─── Extracted data ───
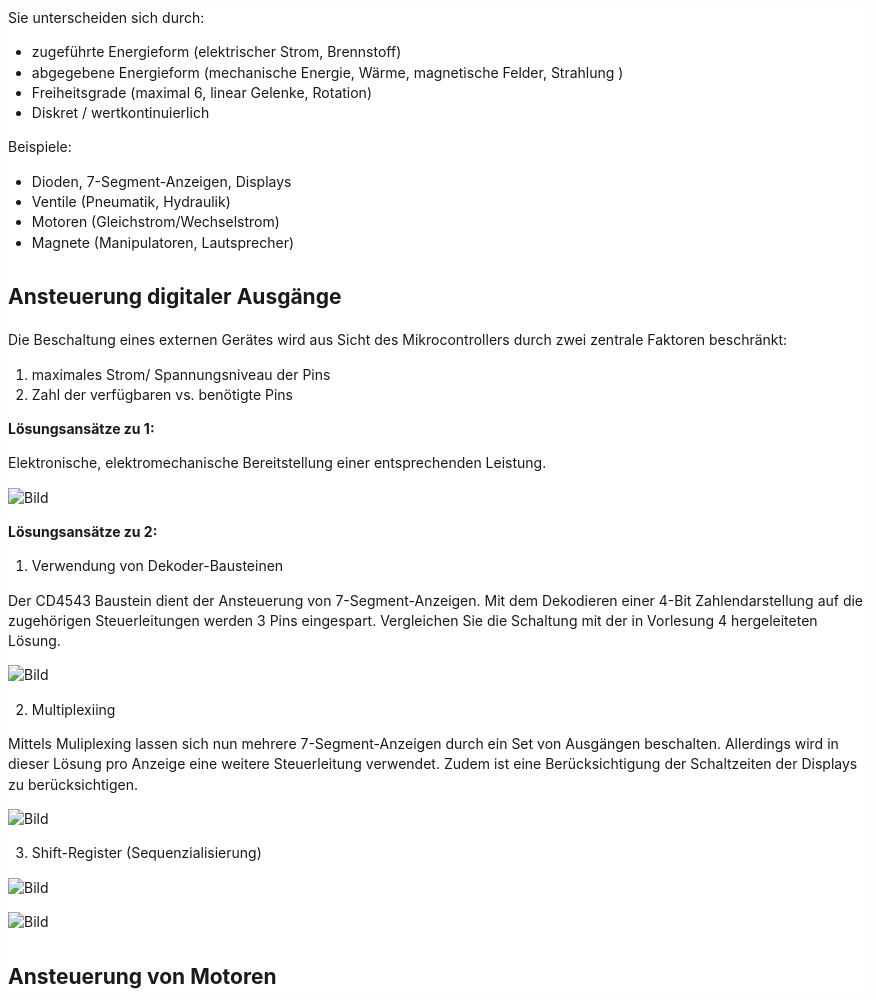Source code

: Sie unterscheiden sich durch:

+ zugeführte Energieform (elektrischer Strom, Brennstoff)
+ abgegebene Energieform (mechanische Energie, Wärme, magnetische Felder, Strahlung )
+ Freiheitsgrade (maximal 6, linear Gelenke, Rotation)
+ Diskret / wertkontinuierlich

Beispiele:

+ Dioden, 7-Segment-Anzeigen, Displays
+ Ventile (Pneumatik, Hydraulik)
+ Motoren (Gleichstrom/Wechselstrom)
+ Magnete (Manipulatoren, Lautsprecher)

[^Wiki_Kraftwertk]: Wikipedia, Autor Avda, Kernkraftwerk Grafenrheinfeld - 2013, [Link](https://commons.wikimedia.org/wiki/File:Kernkraftwerk_Grafenrheinfeld_-_2013.jpg)  

## Ansteuerung digitaler Ausgänge

Die Beschaltung eines externen Gerätes wird aus Sicht des Mikrocontrollers durch zwei zentrale Faktoren beschränkt:

1. maximales Strom/ Spannungsniveau der Pins
2. Zahl der verfügbaren vs. benötigte Pins

**Lösungsansätze zu 1:**

Elektronische, elektromechanische Bereitstellung einer entsprechenden Leistung.

![Bild](./images/16_Aktoren/ControlPins.png "Ansteuerung einzelner Ausgänge [^OutputPin]")

**Lösungsansätze zu 2:**

1. Verwendung von Dekoder-Bausteinen

Der CD4543 Baustein dient der Ansteuerung von 7-Segment-Anzeigen. Mit dem Dekodieren einer 4-Bit Zahlendarstellung auf die zugehörigen Steuerleitungen werden 3 Pins eingespart. Vergleichen Sie die Schaltung mit der in Vorlesung 4 hergeleiteten Lösung.

![Bild](./images/16_Aktoren/CD4543.png "CMOS BCD-to-Seven-Segement [^TI_BCD]")

2. Multiplexiing

Mittels Muliplexing lassen sich nun mehrere 7-Segment-Anzeigen durch ein Set von Ausgängen beschalten. Allerdings wird in dieser Lösung pro Anzeige eine weitere Steuerleitung verwendet. Zudem ist eine Berücksichtigung der Schaltzeiten der Displays zu berücksichtigen.

![Bild](./images/16_Aktoren/Multiplexer.gif "7-Segment gemultiplext [^Mux_7-Segmente]")

3. Shift-Register (Sequenzialisierung)

![Bild](./images/16_Aktoren/ShiftRegister.png "Struktur Bit-Shift Registers With 3-StateOutputRegisters [^TI_SNx4HC5958]")

![Bild](./images/16_Aktoren/ShiftRegisterTiming.png "Zeitverlauf im SNx4HC5958")

[^TI_SNx4HC5958]: Texas Instruments, SNx4HC5958-Bit Shift Registers With 3-StateOutputRegisters, [Link](https://www.ti.com/lit/ds/symlink/sn74hc595.pdf?ts=1612165666219&ref_url=https%253A%252F%252Fwww.ti.com%252Fproduct%252FSN74HC595)

[^TI_BCD]: Texas Instruments, CMOS BCD-to-Seven-Segement Latch/Decoder/Driver, [Link](https://www.ti.com/lit/ds/symlink/cd4543b.pdf?ts=1612176181441&ref_url=https%253A%252F%252Fwww.google.com%252F)

[^Mux_7-Segmente]: mikrocontroller.net, 7-Segment gemultiplext, Tutorium, [Link](https://www.mikrocontroller.net/articles/Datei:Tut_7_Seg_03.gif)

[^OutputPin]: mikrocontroller.net, Beschaltung von Digitalen Ausgängen, Zusammenfassung der grafischen Darstellungen  

## Ansteuerung von Motoren


[^WikiGleichstromMaschine]: Wikipedia, Autor Honina, Schematische Darstellung der Arbeitsweise einer permanenterregten Gleichstrommaschine, [Link](https://commons.wikimedia.org/wiki/File:Gleichstrommaschine.svg)
[^Dunker]: Firma Dunker Motoren, Handbuch, [Link](http://www.dunkermotoren.de/default.asp?id=18&lang=1)
[^TI_L293]: Firma Texas Instruments, Datenblatt L293D, [Link](https://www.ti.com/lit/ds/symlink/l293.pdf)
[^Schrittmotor]: Wikipedia, Autor Honina, Schema eines Schrittmotors mit vier Schritten für eine Umdrehung (und unipolarer Beschaltung), [Link](https://commons.wikimedia.org/wiki/File:Schrittmotor.PNG)
[^StepperVariants]: Wikipedia, Autor Ulfbastel, Schrittmotor-Schaltungsvarianten), [Link](https://commons.wikimedia.org/wiki/File:Stepmotscheme.jpg)
[^Wiki_Servo]: Wikipedia, Autor Bernd vdB, Servo and receiver connections, [Link](https://commons.wikimedia.org/wiki/File:Rc-receiver-servo-battery_b.jpg)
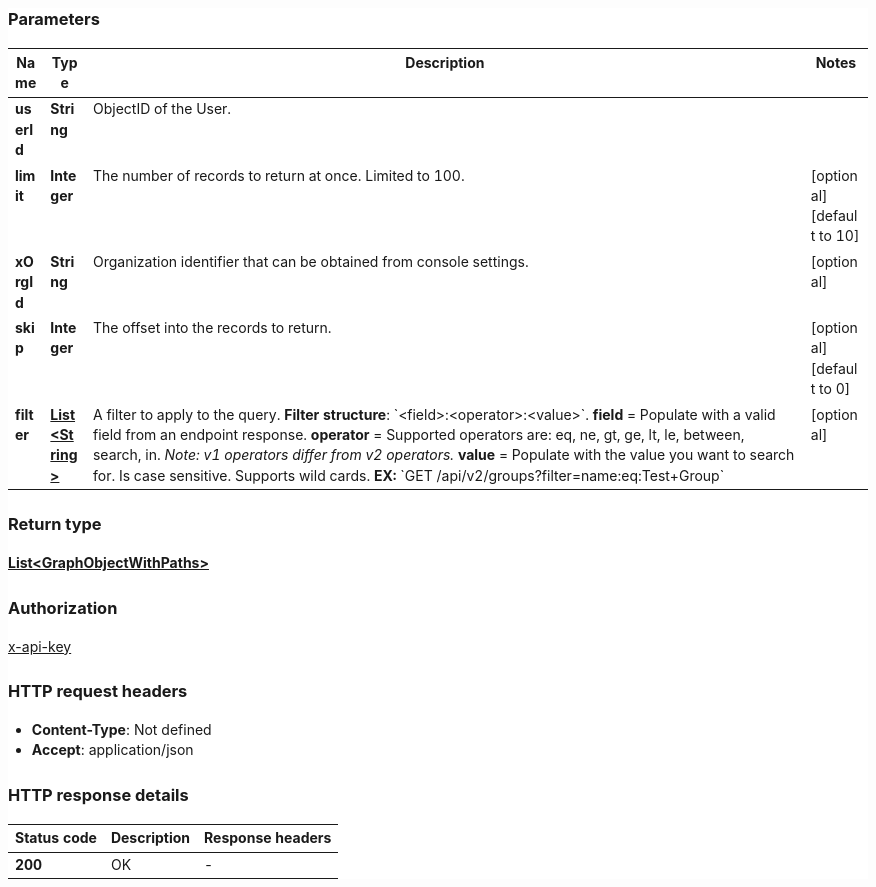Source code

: ### Parameters

| Name | Type | Description  | Notes |
|------------- | ------------- | ------------- | -------------|
| **userId** | **String**| ObjectID of the User. | |
| **limit** | **Integer**| The number of records to return at once. Limited to 100. | [optional] [default to 10] |
| **xOrgId** | **String**| Organization identifier that can be obtained from console settings. | [optional] |
| **skip** | **Integer**| The offset into the records to return. | [optional] [default to 0] |
| **filter** | [**List&lt;String&gt;**](String.md)| A filter to apply to the query.  **Filter structure**: &#x60;&lt;field&gt;:&lt;operator&gt;:&lt;value&gt;&#x60;.  **field** &#x3D; Populate with a valid field from an endpoint response.  **operator** &#x3D;  Supported operators are: eq, ne, gt, ge, lt, le, between, search, in. _Note: v1 operators differ from v2 operators._  **value** &#x3D; Populate with the value you want to search for. Is case sensitive. Supports wild cards.  **EX:** &#x60;GET /api/v2/groups?filter&#x3D;name:eq:Test+Group&#x60; | [optional] |

### Return type

[**List&lt;GraphObjectWithPaths&gt;**](GraphObjectWithPaths.md)

### Authorization

[x-api-key](../README.md#x-api-key)

### HTTP request headers

 - **Content-Type**: Not defined
 - **Accept**: application/json

### HTTP response details
| Status code | Description | Response headers |
|-------------|-------------|------------------|
| **200** | OK |  -  |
───
## Description of the task
Find "- **Content-Type**: Not defined" in the records above. Repeat its line and every later line exactly, through the last one.

## Response to the task
 - **Content-Type**: Not defined
 - **Accept**: application/json

### HTTP response details
| Status code | Description | Response headers |
|-------------|-------------|------------------|
| **200** | OK |  -  |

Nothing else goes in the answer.